In general, these symptoms resolve spontaneously, usually within 2 weeks, although in some patients they may persist longer (2-3 months or longer). Therefore, when discontinuing treatment, the dose of venlafaxine should be gradually reduced over several weeks or months, depending on the patient's needs (see section 4.2). In some patients, discontinuation of treatment may take months or longer.
Akathisia/psychomotor agitation
The use of venlafaxine has been associated with the development of akathisia, characterized by a subjectively unpleasant or distressing restlessness and need to move frequently, accompanied by an inability to sit or stand still. This phenomenon is more likely to occur during the first few weeks of treatment. In patients who develop these symptoms, increasing the dose of the drug may be harmful.
Dry mouth
Dry mouth has been reported in 10% of patients treated with venlafaxine. This may increase the risk of caries, and patients should be advised of the importance of maintaining good oral hygiene.
Diabetes mellitus
In patients with diabetes mellitus, treatment with SSRIs or venlafaxine may affect glycemic control. The doses of insulin and/or oral antidiabetic drugs may need to be adjusted.
Drug and laboratory test interactions
False-positive results of urine immunoassays for phencyclidine (PCP) and amphetamine have been reported in patients taking venlafaxine. This is due to the lack of specificity of the screening tests. False-positive test results can be expected for several days after discontinuation of venlafaxine therapy. Confirmatory tests, such as gas chromatography/mass spectrometry, can distinguish venlafaxine from PCP and amphetamine.

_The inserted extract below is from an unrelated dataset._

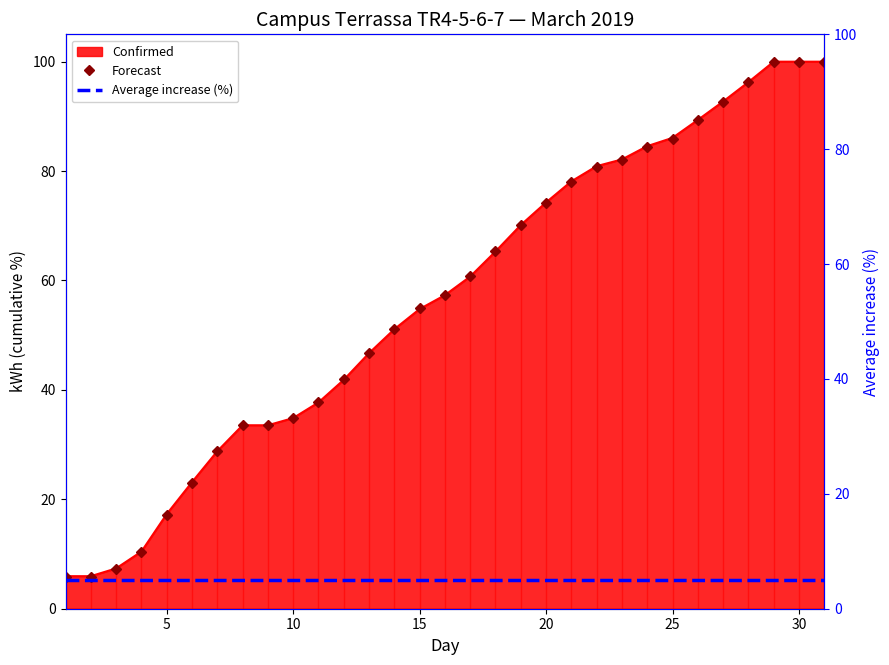

Which series has the largest total across all categories?

Forecast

Use during pregnancy or breastfeeding
Pregnancy
There are no adequate data from the use of venlafaxine in pregnant women.
Animal studies have shown reproductive toxicity. The potential risk to humans is unknown. Venlafaxine should be administered to pregnant women only if the expected benefit outweighs the potential risk.
As with other SSRIs/NSAIDs, withdrawal symptoms may occur in newborn infants if venlafaxine is used before or shortly before birth. Some newborn infants exposed to venlafaxine late in the third trimester have developed complications requiring parenteral nutrition, assisted ventilation, or prolonged hospitalization. These complications may occur immediately after birth.